Repeat every line of the data exactly; the pictures stay out.

-- SUPPLIED DATA --
+ + + + +
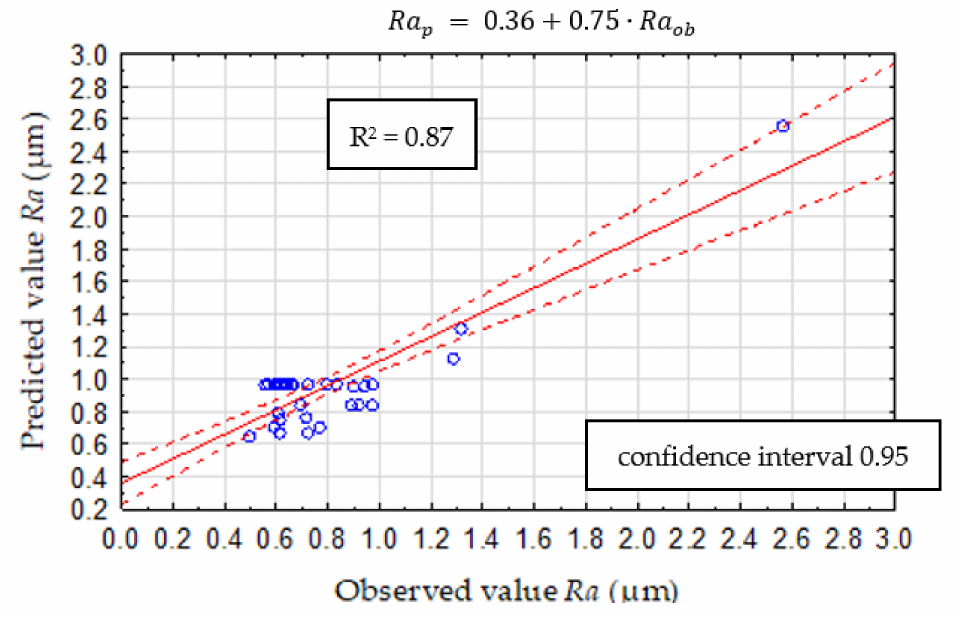
Figure 13. CHAID validation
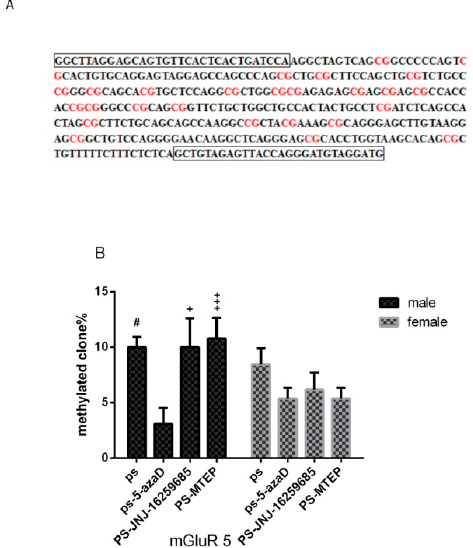
Figure 6. DNA methylation analysis of the mGluR5 gene promoter. ( A ) The design of the primer position is surrounded by the black box; ( B ) Mean + SEM percentage of methylated clones in hippocampal samples from offspring shown in four groups ( n = 5 each group). # p < 0.05 compare with CON. + p < 0.05, +++ p < 0.01 compare with PS.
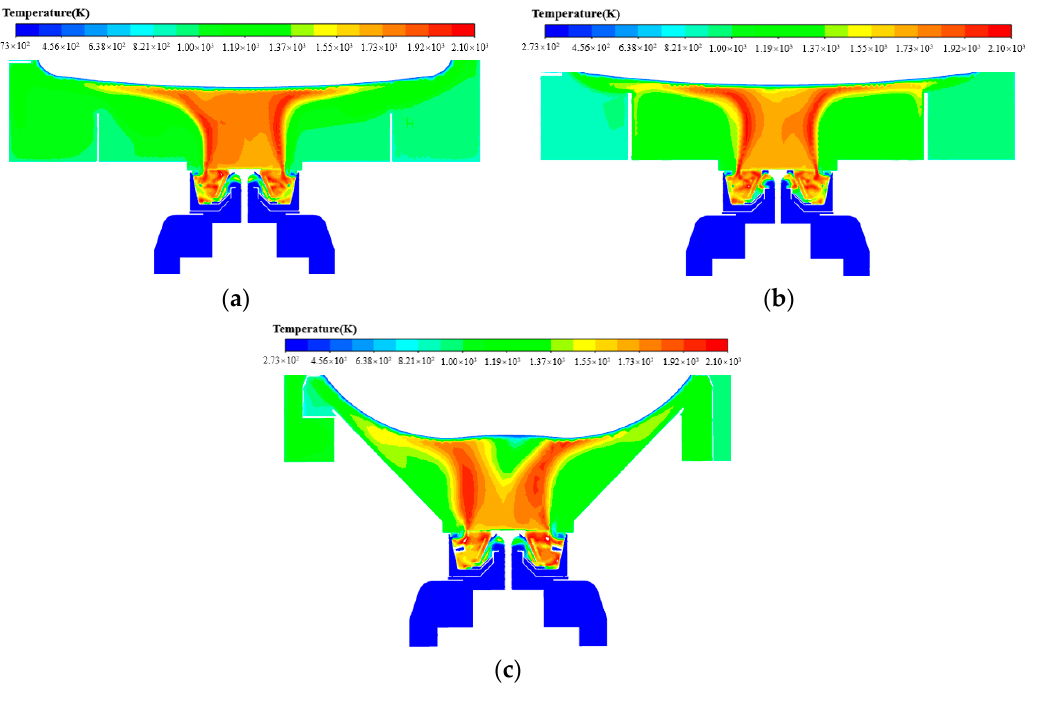
Figure 7. Temperature contours in the central section of the three stoves at 40 kW: ( a ) staple food stove A; ( b ) staple food stove B; ( c ) subsidiary food stove C.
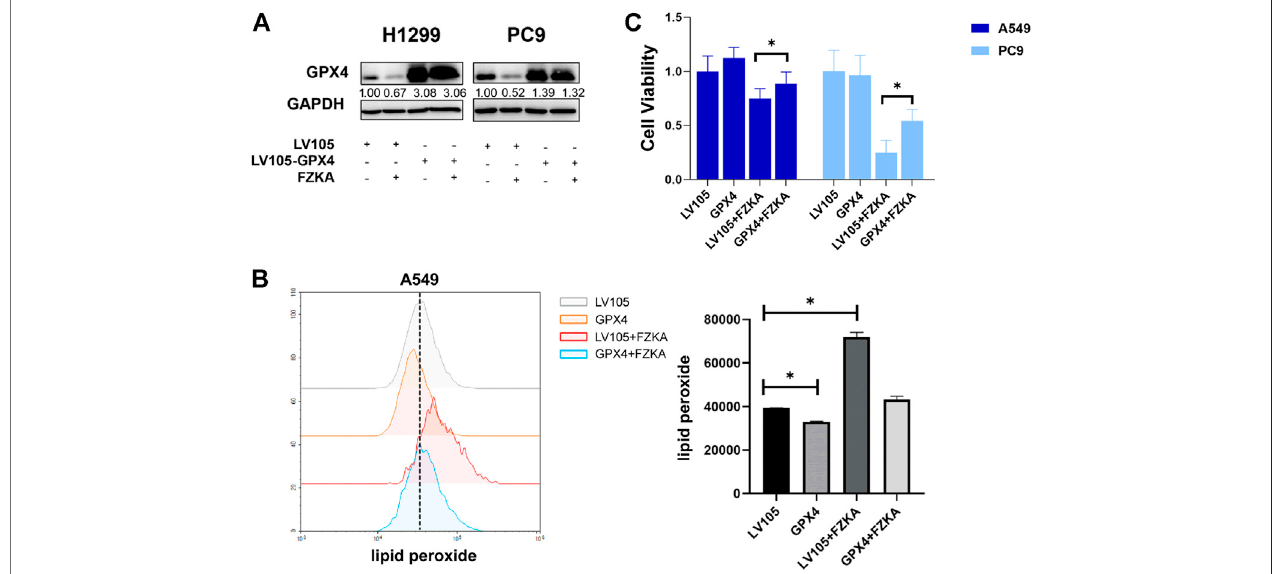
FIGURE 6 | Overexpression of GPX4 reversed the ef fi cacy of FZKA. (A) , Cultured H1299 and PC9 cells were transfected with negative control and GPX4 lentiviral vectors,thentreatedwithorwithoutFZKAfor24 h.Theexpression ofGPX4wasdetected bywesternblot. (B) ,lipidperoxidationassaywasperformedinA549cellafter treatment with FZKA or/and GPX4 lentivirus. (C) , Cells were transfected and treated with FZKA, and CCK-8 assay were then conducted. Each point represents the mean ± SEM, n = 3. * p <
+ + + + +
-- RESPONSE FOR THIS EXERCISE --
Figure 13. CHAID validation
Figure 6. DNA methylation analysis of the mGluR5 gene promoter. ( A ) The design of the primer position is surrounded by the black box; ( B ) Mean + SEM percentage of methylated clones in hippocampal samples from offspring shown in four groups ( n = 5 each group). # p < 0.05 compare with CON. + p < 0.05, +++ p < 0.01 compare with PS.
Figure 7. Temperature contours in the central section of the three stoves at 40 kW: ( a ) staple food stove A; ( b ) staple food stove B; ( c ) subsidiary food stove C.
FIGURE 6 | Overexpression of GPX4 reversed the ef fi cacy of FZKA. (A) , Cultured H1299 and PC9 cells were transfected with negative control and GPX4 lentiviral vectors,thentreatedwithorwithoutFZKAfor24 h.Theexpression ofGPX4wasdetected bywesternblot. (B) ,lipidperoxidationassaywasperformedinA549cellafter treatment with FZKA or/and GPX4 lentivirus. (C) , Cells were transfected and treated with FZKA, and CCK-8 assay were then conducted. Each point represents the mean ± SEM, n = 3. * p <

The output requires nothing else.